None of which is cause for a blog entry. My readers should understand that I thoroughly filter and inspect any candidate material for this blog before posting. That which makes the front page is really only the metaphorical orange that learned how to pole vault with a straw, in the (metaphorical) Tropicana Orange Juice that is my blog. My soap ravings, enthralling though they may be, would not have made the cut, were it not for the good people at Parish Maintenance Supply, a commercial/industrial janitorial company. If you feel that my own fervor on the subject has been somewhat, shall we say, zealous, then you really need to check out their page.

People are getting excited about foaming soaps. They find the smooth, creamy feel very appealing and enjoy the convenience and total luxury of having their soap pre-lathered before washing.

Total luxury. Of pre-lathered soap. I think they say it best,

Users will think “Awesome!”

I wonder if it gets tiresome for Google…

… to keep rocking and rocking and rocking.

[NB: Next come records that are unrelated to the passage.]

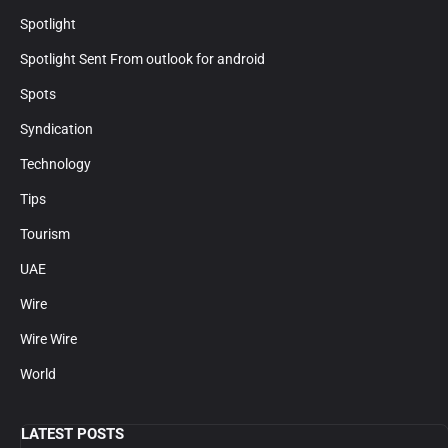
Spotlight
Spotlight Sent From outlook for android
Spots
Syndication
Technology
Tips
Tourism
UAE
Wire
Wire Wire
World
LATEST POSTS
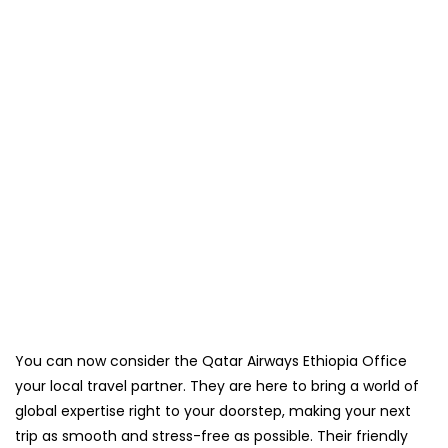
You can now consider the Qatar Airways Ethiopia Office
your local travel partner. They are here to bring a world of
global expertise right to your doorstep, making your next
trip as smooth and stress-free as possible. Their friendly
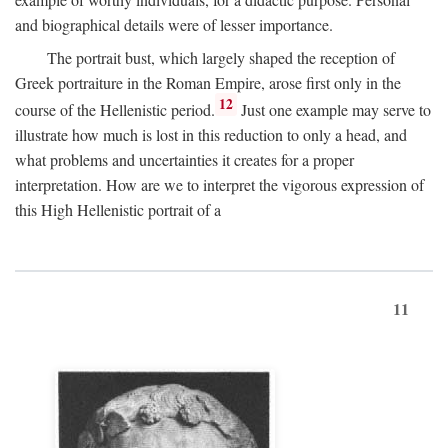
and biographical details were of lesser importance.
The portrait bust, which largely shaped the reception of
Greek portraiture in the Roman Empire, arose first only in the
12
course of the Hellenistic period.
Just one example may serve to
illustrate how much is lost in this reduction to only a head, and
what problems and uncertainties it creates for a proper
interpretation. How are we to interpret the vigorous expression of
this High Hellenistic portrait of a
11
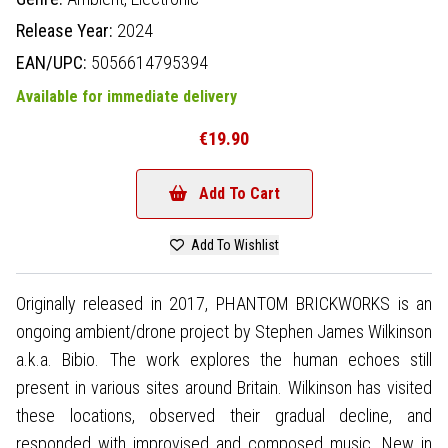
Release Year:
2024
EAN/UPC:
5056614795394
Available for immediate delivery
€19.90
Add To Cart
Add To Wishlist
Originally released in 2017, PHANTOM BRICKWORKS is an
ongoing ambient/drone project by Stephen James Wilkinson
a.k.a. Bibio. The work explores the human echoes still
present in various sites around Britain. Wilkinson has visited
these locations, observed their gradual decline, and
responded with improvised and composed music. New in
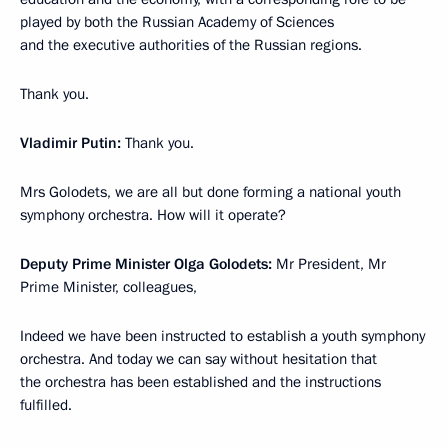
played by both the Russian Academy of Sciences
and the executive authorities of the Russian regions.
Thank you.
Vladimir Putin:
Thank you.
Mrs Golodets, we are all but done forming a national youth
symphony orchestra. How will it operate?
Deputy Prime Minister Olga Golodets:
Mr President, Mr
Prime Minister, colleagues,
Indeed we have been instructed to establish a youth symphony
orchestra. And today we can say without hesitation that
the orchestra has been established and the instructions
fulfilled.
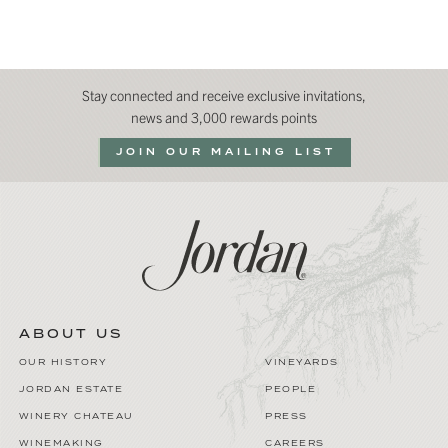
Stay connected and receive exclusive invitations,
news and 3,000 rewards points
JOIN OUR MAILING LIST
ABOUT US
OUR HISTORY
VINEYARDS
JORDAN ESTATE
PEOPLE
WINERY CHATEAU
PRESS
WINEMAKING
CAREERS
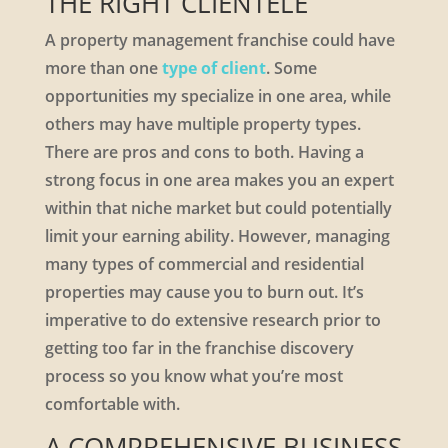
THE RIGHT CLIENTELE
A property management franchise could have
more than one
type of client
. Some
opportunities my specialize in one area, while
others may have multiple property types.
There are pros and cons to both. Having a
strong focus in one area makes you an expert
within that niche market but could potentially
limit your earning ability. However, managing
many types of commercial and residential
properties may cause you to burn out. It’s
imperative to do extensive research prior to
getting too far in the franchise discovery
process so you know what you’re most
comfortable with.
A COMPREHENSIVE BUSINESS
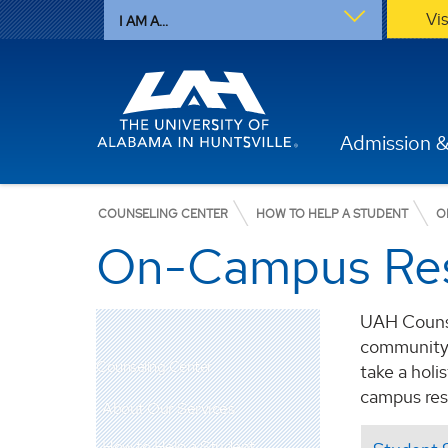
Vi
I AM A...
Admission &
COUNSELING CENTER
HOW TO HELP A STUDENT
O
On-Campus Re
UAH Counse
community. 
Counseling Center
take a holi
campus res
About Our Services
How to Help a Student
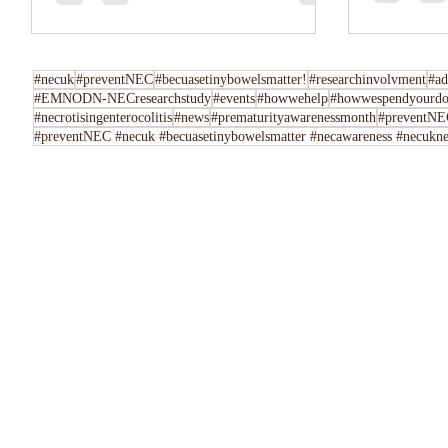
Tell us her
following u
Instagram,..
#necuk
#preventNEC
#becuasetinybowelsmatter!
#researchinvolvment
#ad
#EMNODN-NECresearchstudy
#events
#howwehelp
#howwespendyourdo
#necrotisingenterocolitis
#news
#prematurityawarenessmonth
#preventNEC
#preventNEC #necuk #becuasetinybowelsmatter #necawareness #necuknew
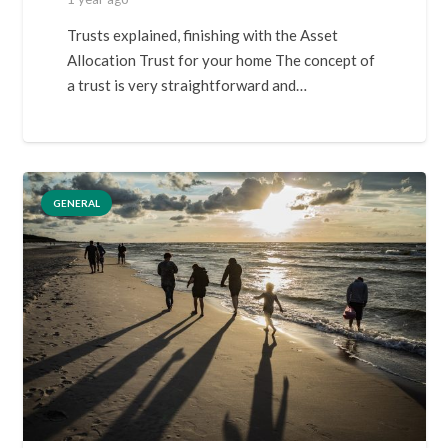
Trusts explained, finishing with the Asset
Allocation Trust for your home The concept of
a trust is very straightforward and…
GENERAL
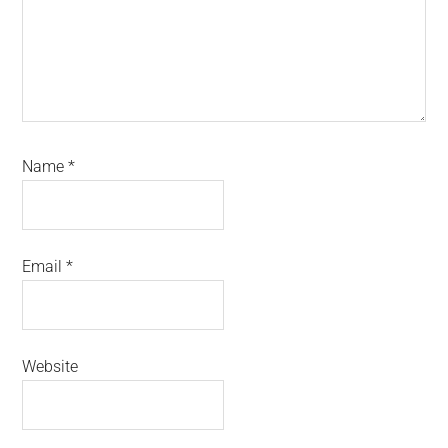
Name
*
Email
*
Website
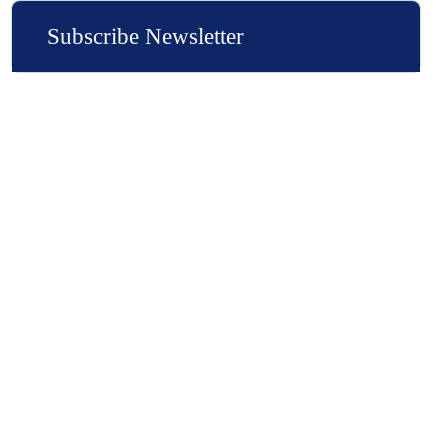
Subscribe Newsletter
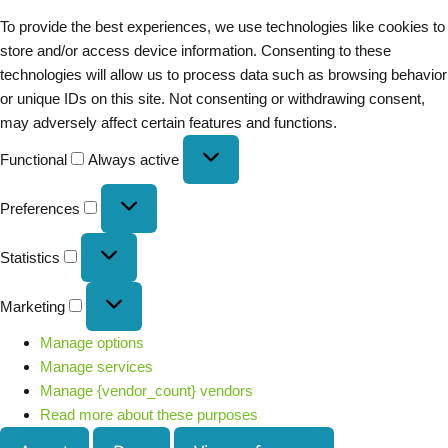
To provide the best experiences, we use technologies like cookies to
store and/or access device information. Consenting to these
technologies will allow us to process data such as browsing behavior
or unique IDs on this site. Not consenting or withdrawing consent,
may adversely affect certain features and functions.
Functional
Always active
Preferences
Statistics
Marketing
Manage options
Manage services
Manage {vendor_count} vendors
Read more about these purposes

I refer, of course, to Google Talk. I haven’t gotten on board yet, but for those who are interested, you can download the official client or check here for deets on getting GAIM, Trillian, and possibly other clients up and running. All signs point to it basically being a jabber style implementation server-side, with support for text IM and voice. Seems that all you need (other than the aforementioned usefully-configured client) is a gmail address, email me if you need one of those (does anybody still need one of those?) I think I need to get this up and running RFSN[?].

On another note, I was rather displeased with the new google desktop client. People have been telling me for a while that GD is one of those indispensable-once-you-have-it technologies and I believe the desktop search capability might be. But their new client acts as a very-useful looking sidebar as well, with weather, news, todo lists, and a plugin architecture, I was ready to be quite excited. On inspection though, I find that auto-hide doesn’t work properly (it hides but won’t come back if you have maximized windows) and I couldn’t find an always-on-top switch. I think I’ll write them, they’ve been good about responding to email about search engine things in the past, so hopefully they have people paying attention. As I said, I’m ready to be very hyped about it, indeed to develop for it, but certain things need to work effortlessly or they aren’t worth using at all.